> [WHAT THE TASK REQUIRES]: Two lines below mark the span: the one containing "Open [http://localhost:3000](http://localhost:3000) with" and the one containing "All remaining components". Set down both, plus every line between, exactly as they stand, and nothing else.

*** Opening of RECORDED INFORMATION ***

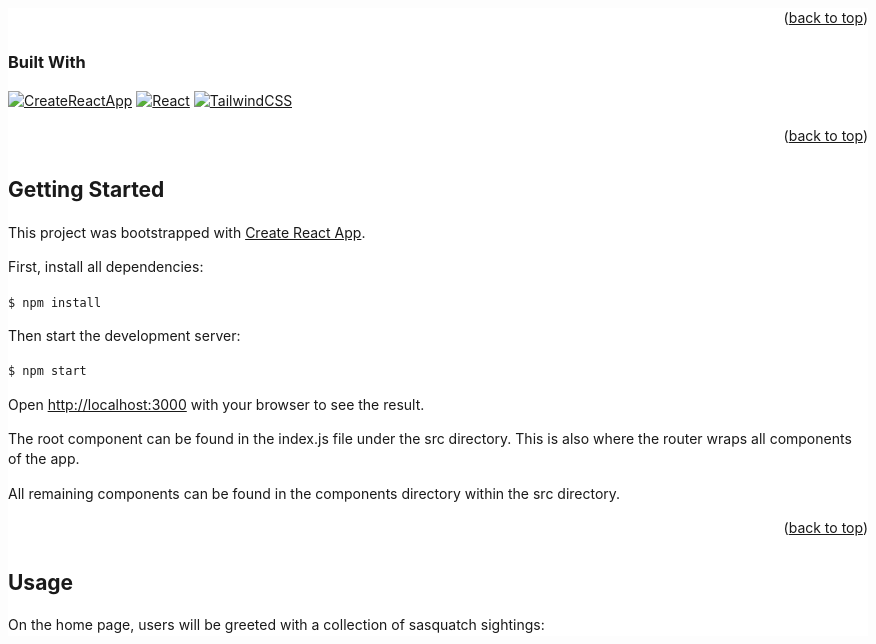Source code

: <p align="right">(<a href="#readme-top">back to top</a>)</p>



### Built With

 [![CreateReactApp][CreateReactApp]][CreateReactApp-url]
 [![React][React.js]][React-url]
 [![TailwindCSS][Tailwind]][Tailwind-url]


<p align="right">(<a href="#readme-top">back to top</a>)</p>


## Getting Started

This project was bootstrapped with [Create React App](https://github.com/facebook/create-react-app).

First, install all dependencies:

```bash
$ npm install
```

Then start the development server:

```bash
$ npm start
```

Open [http://localhost:3000](http://localhost:3000) with your browser to see the result.

The root component can be found in the index.js file under the src directory.  This is also where the router wraps all components of the app.

All remaining components can be found in the components directory within the src directory.

<p align="right">(<a href="#readme-top">back to top</a>)</p>

## Usage

On the home page, users will be greeted with a collection of sasquatch sightings:  
<div align="center">

[contributors-shield]: https://img.shields.io/github/contributors/hillswor/squatch-spotter-client.svg?style=for-the-badge
[contributors-url]: https://github.com/hillswor/squatch-spotter-client/graphs/contributors
[forks-shield]: https://img.shields.io/github/forks/hillswor/squatch-spotter-client.svg?style=for-the-badge
[forks-url]: https://github.com/hillswor/squatch-spotter-client/network/members
[stars-shield]: https://img.shields.io/github/stars/hillswor/squatch-spotter-client.svg?style=for-the-badge
[stars-url]: https://github.com/hillswor/squatch-spotter-client/stargazers
[issues-shield]: https://img.shields.io/github/issues/hillswor/squatch-spotter-client.svg?style=for-the-badge
[issues-url]: https://github.com/hillswor/squatch-spotter-client/issues
[license-shield]: https://img.shields.io/github/license/hillswor/squatch-spotter-client.svg?style=for-the-badge
[license-url]: https://github.com/hillswor/squatch-spotter-client/blob/master/LICENSE.md
[linkedin-shield]: https://img.shields.io/badge/-LinkedIn-black.svg?style=for-the-badge&logo=linkedin&colorB=555
[linkedin-url]: https://linkedin.com/in/bruce-hillsworth
[product-screenshot]: images/screenshot.png
[CreateReactApp]: https://img.shields.io/badge/create_react_app-000000?style=for-the-badge&logo=createreactapp&logoColor=white
[CreateReactApp-url]: https://create-react-app.dev
[React.js]: https://img.shields.io/badge/React-20232A?style=for-the-badge&logo=react&logoColor=61DAFB
[React-url]: https://reactjs.org/
[Tailwind]: https://img.shields.io/badge/tailwindcss-000000?style=for-the-badge&logo=tailwindcss&logoColor=61DAFB
[Tailwind-url]: https://tailwindcss.com/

*** Close of RECORDED INFORMATION ***

> [TASK RESPONSE]:
Open [http://localhost:3000](http://localhost:3000) with your browser to see the result.

The root component can be found in the index.js file under the src directory.  This is also where the router wraps all components of the app.

All remaining components can be found in the components directory within the src directory.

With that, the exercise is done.